Of course no one will learn this lesson, not from Haiti or Afghanistan or Syria or Somalia. They will keep sending Americans troops to die not because they think it will make things better but because it will enrich their masters. Still, it is something that dissidents need to understand because it gets to the heart of biological realism.
Biology is destiny.

5 Comments

  1. Anonymous

    Growing up beside a reserve, its the same thing. The kids i went to school with saw no value in post secondary. Most figured on just taking the treaty money and welfare and the free home and never wirking. One girl in junior high was looking to get pregnant so she could get the extra $234:a month in welfare a kid got you. Plus young mons got access to treaty money before thry wete 18nand head of the line for housing.

    Over half the kids i knew died within 6 months of turning 18. Because parents used to steal/waste the kids treaty money the band would hold it in trust till your 18 birthday. 30ish years ago they got almost 90k on their birthday. Drugs alcohol and fast car wete purchased in the first week. By my 19th birthday 6 classmates had either died drunk driving or OD'ed.
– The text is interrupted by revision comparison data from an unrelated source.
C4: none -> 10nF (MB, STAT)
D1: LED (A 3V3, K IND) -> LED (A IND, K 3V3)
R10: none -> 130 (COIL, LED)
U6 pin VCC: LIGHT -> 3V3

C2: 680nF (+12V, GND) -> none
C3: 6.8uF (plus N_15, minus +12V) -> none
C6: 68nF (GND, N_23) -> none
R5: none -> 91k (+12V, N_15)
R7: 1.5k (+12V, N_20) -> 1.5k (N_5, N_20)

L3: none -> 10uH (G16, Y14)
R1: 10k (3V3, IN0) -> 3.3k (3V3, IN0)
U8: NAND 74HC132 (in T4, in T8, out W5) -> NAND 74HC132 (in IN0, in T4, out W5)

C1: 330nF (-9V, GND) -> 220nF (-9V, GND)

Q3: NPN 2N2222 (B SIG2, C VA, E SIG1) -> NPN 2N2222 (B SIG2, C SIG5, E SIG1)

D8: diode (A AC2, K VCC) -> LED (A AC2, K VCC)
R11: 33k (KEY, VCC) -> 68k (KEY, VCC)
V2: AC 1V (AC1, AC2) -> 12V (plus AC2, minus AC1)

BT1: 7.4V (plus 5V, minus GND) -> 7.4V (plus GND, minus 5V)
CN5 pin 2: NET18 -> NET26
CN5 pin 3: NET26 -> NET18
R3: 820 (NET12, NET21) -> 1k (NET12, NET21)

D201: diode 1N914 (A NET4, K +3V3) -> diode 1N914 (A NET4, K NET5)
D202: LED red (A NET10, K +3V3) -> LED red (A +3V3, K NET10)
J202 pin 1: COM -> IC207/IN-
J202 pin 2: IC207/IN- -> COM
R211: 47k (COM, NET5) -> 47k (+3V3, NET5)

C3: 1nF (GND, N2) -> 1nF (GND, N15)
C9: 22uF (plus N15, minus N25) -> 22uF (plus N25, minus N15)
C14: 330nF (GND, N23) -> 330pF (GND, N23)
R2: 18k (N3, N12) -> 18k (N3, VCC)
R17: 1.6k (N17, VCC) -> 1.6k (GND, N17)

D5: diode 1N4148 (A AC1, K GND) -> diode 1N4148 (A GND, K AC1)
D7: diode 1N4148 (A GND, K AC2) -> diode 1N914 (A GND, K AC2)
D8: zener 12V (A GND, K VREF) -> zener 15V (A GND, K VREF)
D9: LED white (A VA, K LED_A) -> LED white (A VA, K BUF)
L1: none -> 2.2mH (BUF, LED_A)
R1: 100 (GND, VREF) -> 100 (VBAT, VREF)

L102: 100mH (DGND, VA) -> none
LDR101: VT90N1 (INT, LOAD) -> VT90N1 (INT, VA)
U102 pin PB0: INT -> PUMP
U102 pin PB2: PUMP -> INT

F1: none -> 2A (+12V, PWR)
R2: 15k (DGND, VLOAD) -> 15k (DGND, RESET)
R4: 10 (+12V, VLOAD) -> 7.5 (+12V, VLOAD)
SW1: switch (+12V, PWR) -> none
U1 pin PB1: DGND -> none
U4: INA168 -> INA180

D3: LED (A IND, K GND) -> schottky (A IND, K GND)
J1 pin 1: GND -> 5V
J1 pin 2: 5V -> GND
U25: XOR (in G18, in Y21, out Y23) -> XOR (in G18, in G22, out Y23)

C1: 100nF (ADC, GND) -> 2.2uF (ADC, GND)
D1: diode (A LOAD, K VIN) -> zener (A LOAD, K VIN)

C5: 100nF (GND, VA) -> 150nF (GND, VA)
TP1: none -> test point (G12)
    One kid's goal was to be elected to band council so he could 'earn' ie steal enough money to move to south america.

    One guy i knew got out, on his 18th birthday he took the money bought a beater and drove the 300km to the city were unknown to his family he had been accepted to automechanuc school.he even told the lical RCMP he was going and that if reported missing he wasn't really. Last i heard he had a shop in a small town far away from any reservation. His family was pissed they thought he was gone to the store to buy the liquir.

    Exile1981

  2. Anonymous

    Callouts at the nursing homes yesterday reached epic proportions, according to the wife, whose staff of aides is at least one third Haitian. Hysterical, machete-wielding Voodoo Nuthins, dark as night, shrieking at the tops of their lungs about their 300+ first cousins potentially buried in the rubble, unable to be reached by sailfoam. For all the drama you'd think that there were human lives involved or something.

    I predict more deaths from fighting over the inevitable generous outpouring of first world aid than from any toppled cardboard shacks.

    #GoFundYourselfHaiti.

  3. Jim Wetzel

    "You cannot help people who don't want to be helped or who are incapable of being helped."

    Very true. To which I would add, "You also cannot help ANY people if you're broke." And we're not only broke, we're miles underwater.

  4. Arthur Sido

    I used to manage a couple of banks near an Indian res in Michigan and watched these kids turn 18, get a tens of thousands of dollars lump sum and then watched their accounts as they blew through it in a matter of weeks. Letting them have autonomy was the worst thing we could have done for them.